IN COSA CONSISTE.
Ripeti per intero e senza alcuna modifica il brano sul ricorso per cassazione.

BRANO DA LEGGERE.
=-=-=-=-=

Avverso la suddetta sentenza della Corte di appello di L’Aquila ha proposto ricorso per
cassazione la De Matteis Federica, riferito a tredici motivi, in ordine al quale si è costituita
in questa fase con controricorso l’intimata Masciarelli Maria Ludovica. Il difensore della
ricorrente ha anche depositato memoria illustrativa ex art. 378 c.p.c. .

=-=-=-=-=

VOCI FORNITE.
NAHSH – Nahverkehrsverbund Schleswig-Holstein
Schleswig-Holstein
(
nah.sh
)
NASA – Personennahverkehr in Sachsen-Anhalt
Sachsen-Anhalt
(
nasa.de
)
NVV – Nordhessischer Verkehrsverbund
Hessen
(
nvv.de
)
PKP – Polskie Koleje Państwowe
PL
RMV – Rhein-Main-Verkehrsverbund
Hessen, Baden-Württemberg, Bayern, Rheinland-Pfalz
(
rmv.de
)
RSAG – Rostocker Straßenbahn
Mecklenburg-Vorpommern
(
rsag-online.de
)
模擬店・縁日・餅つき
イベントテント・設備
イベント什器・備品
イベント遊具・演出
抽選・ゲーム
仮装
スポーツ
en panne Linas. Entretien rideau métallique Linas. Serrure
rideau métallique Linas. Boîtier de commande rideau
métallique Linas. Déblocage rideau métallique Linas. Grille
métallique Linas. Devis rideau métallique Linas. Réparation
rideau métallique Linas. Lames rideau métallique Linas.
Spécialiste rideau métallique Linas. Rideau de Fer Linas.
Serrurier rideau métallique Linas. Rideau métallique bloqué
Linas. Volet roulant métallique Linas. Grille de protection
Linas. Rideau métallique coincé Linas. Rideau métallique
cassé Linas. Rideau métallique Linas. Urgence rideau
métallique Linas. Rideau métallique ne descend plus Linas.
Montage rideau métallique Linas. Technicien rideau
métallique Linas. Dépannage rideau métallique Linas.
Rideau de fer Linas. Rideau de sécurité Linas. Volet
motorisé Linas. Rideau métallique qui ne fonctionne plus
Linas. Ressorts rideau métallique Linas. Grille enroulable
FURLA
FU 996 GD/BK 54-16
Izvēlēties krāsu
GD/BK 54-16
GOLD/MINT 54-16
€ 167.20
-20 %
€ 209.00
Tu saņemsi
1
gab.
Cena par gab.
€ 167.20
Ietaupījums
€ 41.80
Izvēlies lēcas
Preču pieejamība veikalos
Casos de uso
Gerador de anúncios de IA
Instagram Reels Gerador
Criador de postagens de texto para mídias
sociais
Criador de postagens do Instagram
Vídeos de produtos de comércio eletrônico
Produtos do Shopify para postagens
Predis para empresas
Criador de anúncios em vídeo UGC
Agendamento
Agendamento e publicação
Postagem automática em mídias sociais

=-=-=-=-=

ESITO FINALE.
Avverso la suddetta sentenza della Corte di appello di L’Aquila ha proposto ricorso per
cassazione la De Matteis Federica, riferito a tredici motivi, in ordine al quale si è costituita
in questa fase con controricorso l’intimata Masciarelli Maria Ludovica. Il difensore della
ricorrente ha anche depositato memoria illustrativa ex art. 378 c.p.c. .